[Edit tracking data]
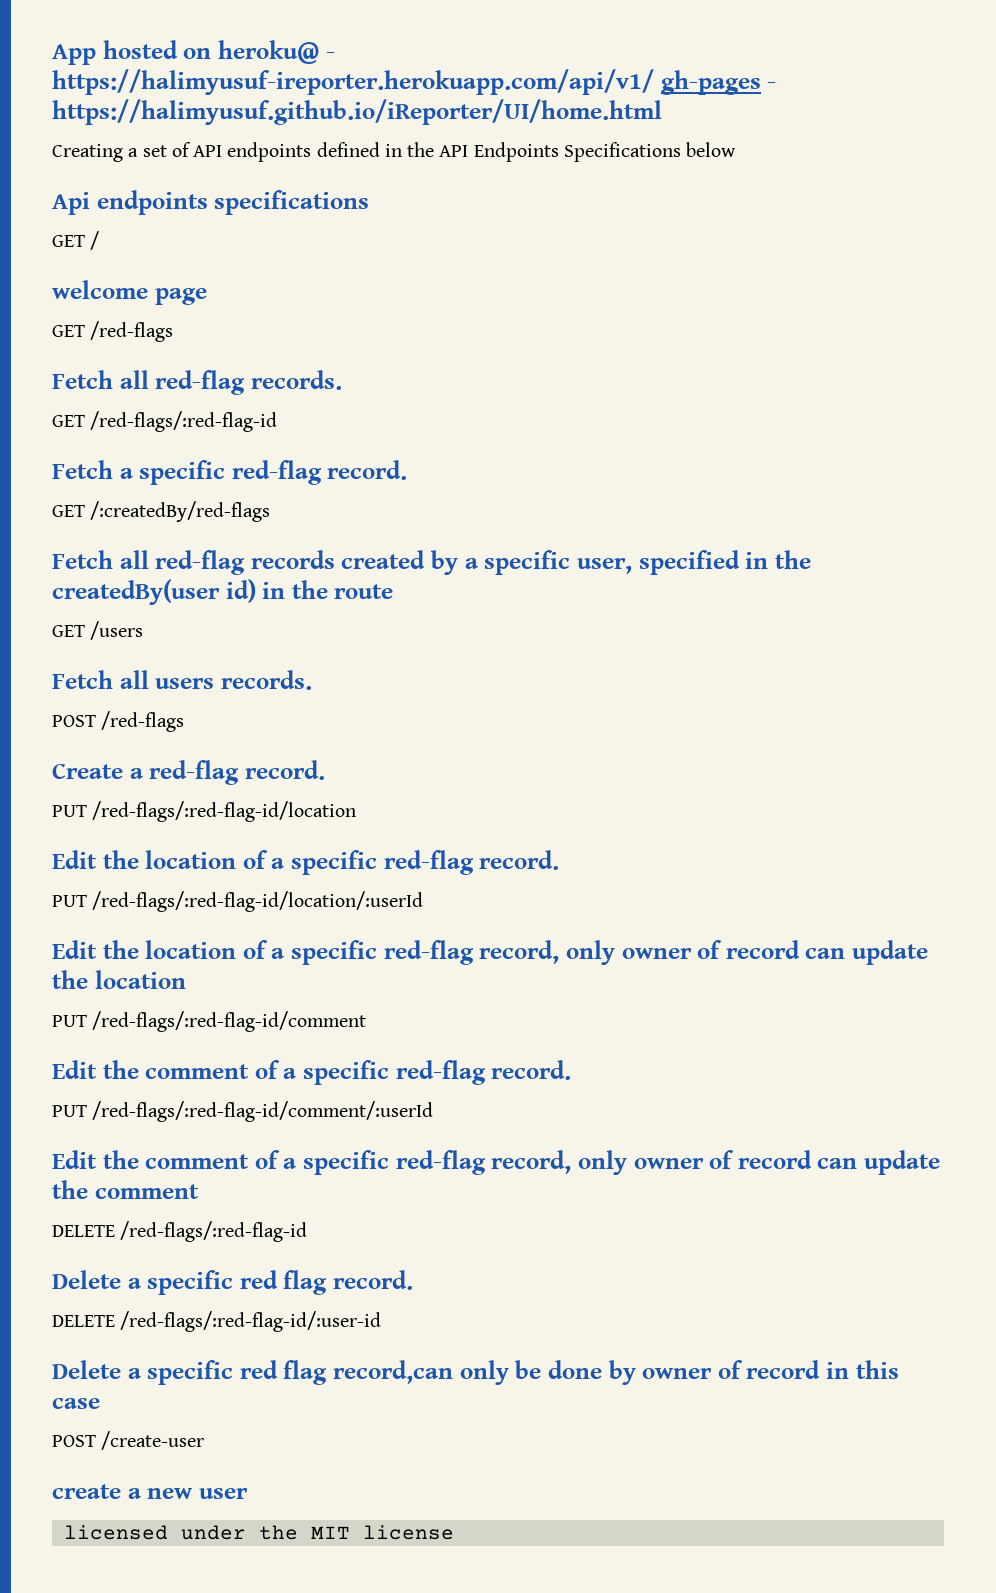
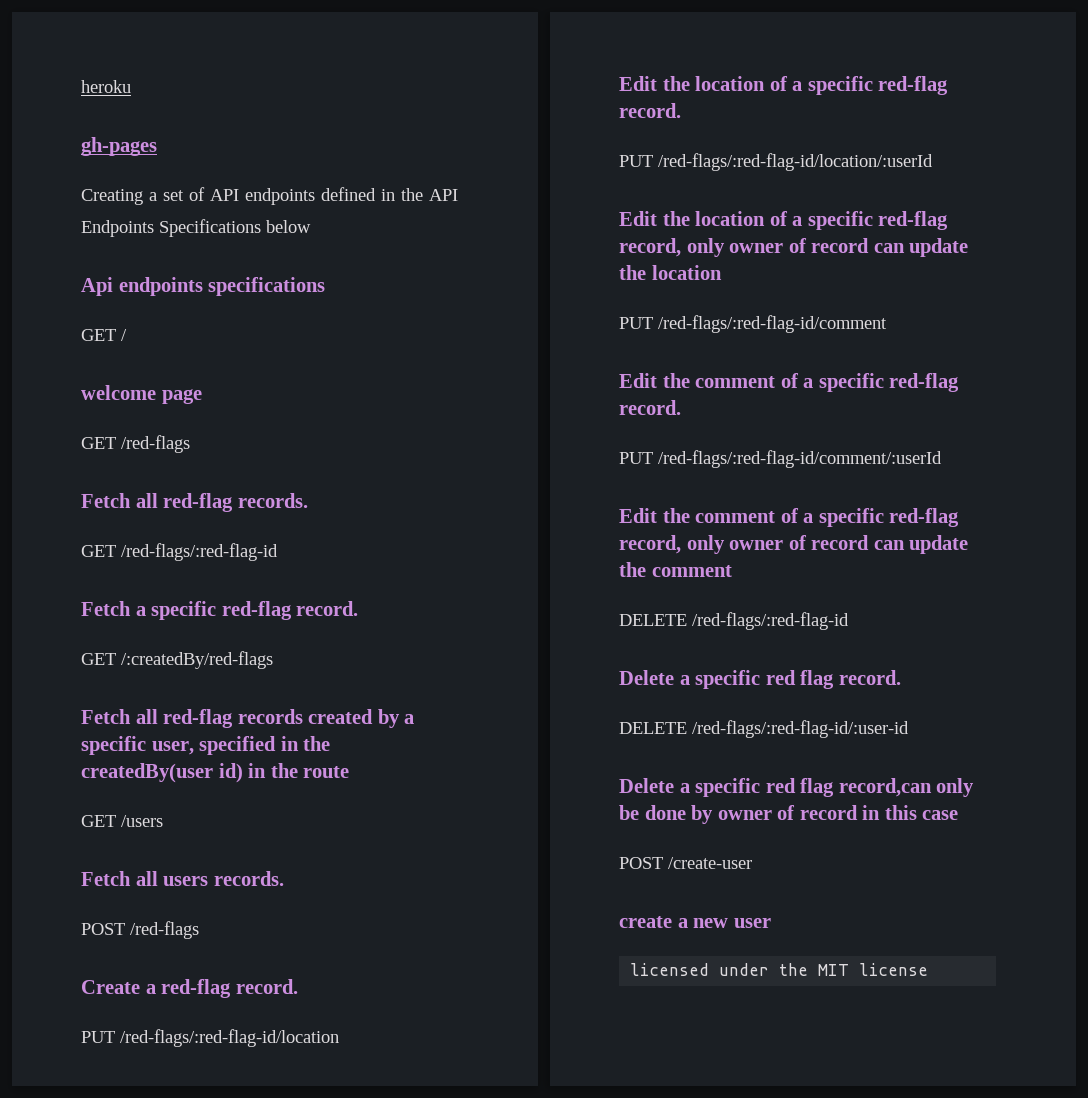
[52,40,336,65] [52,69,654,95] App hosted on heroku@ - https://halimyusuf-ireporter.herokuapp.com/api/v1/ -> [81,80,131,93] heroku //
[767,82,777,89] [52,99,662,125] - https://halimyusuf.github.io/iReporter/UI/home.html -> (157, 146) none

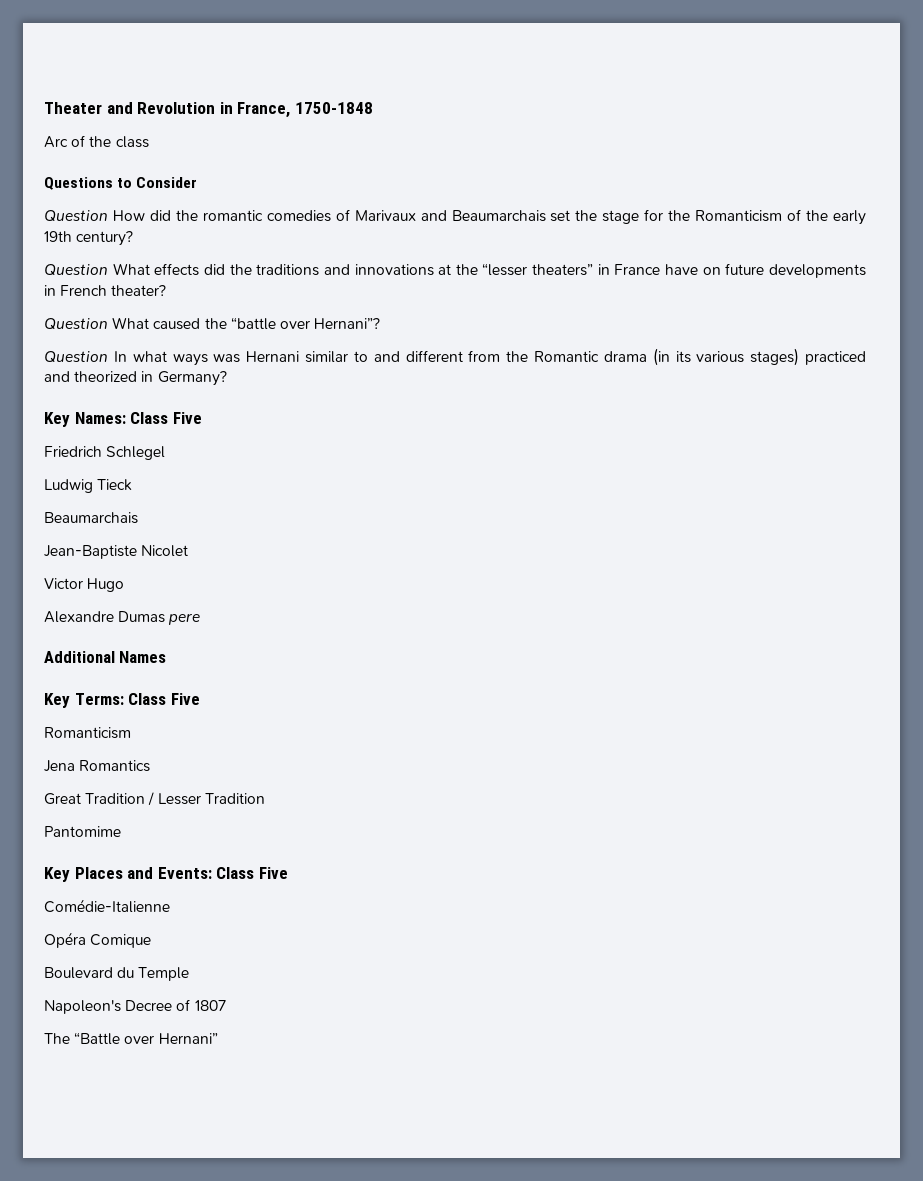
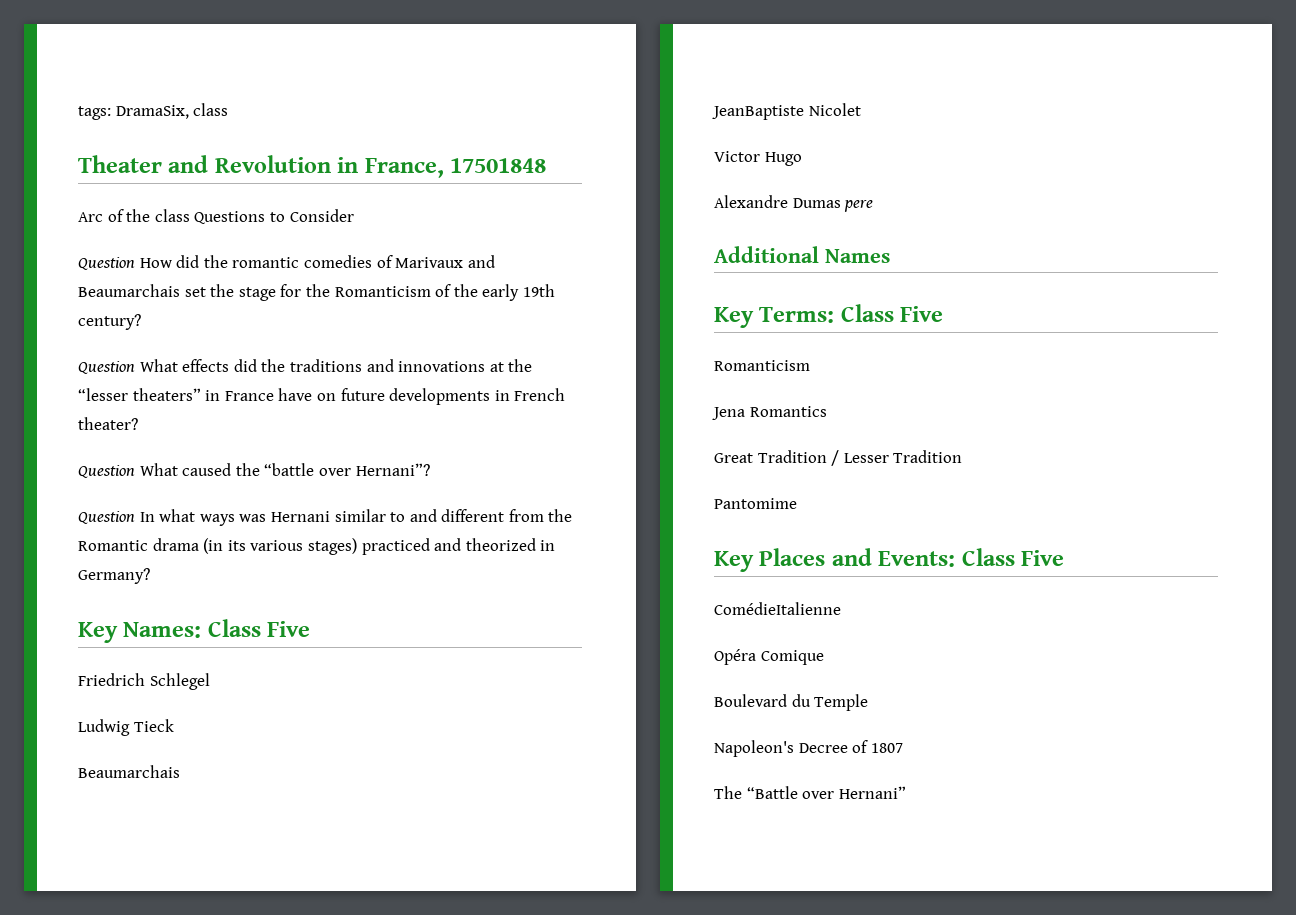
(44, 108) none -> [78,103,229,120] tags: DramaSix, class //
[294,102,373,114] 1750-1848 -> [450,158,547,173] 17501848
(149, 142) // -> (190, 215) none
[44,545,137,559] Jean-Baptiste -> [712,105,804,120] JeanBaptiste
[44,899,170,913] Comédie-Italienne -> [714,602,841,615] ComédieItalienne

§ **WHAT YOU NEED TO DO**
Omitting the pictures, repeat all entries exactly.

§ **ANSWER TO THIS EXERCISE**
[52,40,336,65] [52,69,654,95] App hosted on heroku@ - https://halimyusuf-ireporter.herokuapp.com/api/v1/ -> [81,80,131,93] heroku //
[767,82,777,89] [52,99,662,125] - https://halimyusuf.github.io/iReporter/UI/home.html -> (157, 146) none

(44, 108) none -> [78,103,229,120] tags: DramaSix, class //
[294,102,373,114] 1750-1848 -> [450,158,547,173] 17501848
(149, 142) // -> (190, 215) none
[44,545,137,559] Jean-Baptiste -> [712,105,804,120] JeanBaptiste
[44,899,170,913] Comédie-Italienne -> [714,602,841,615] ComédieItalienne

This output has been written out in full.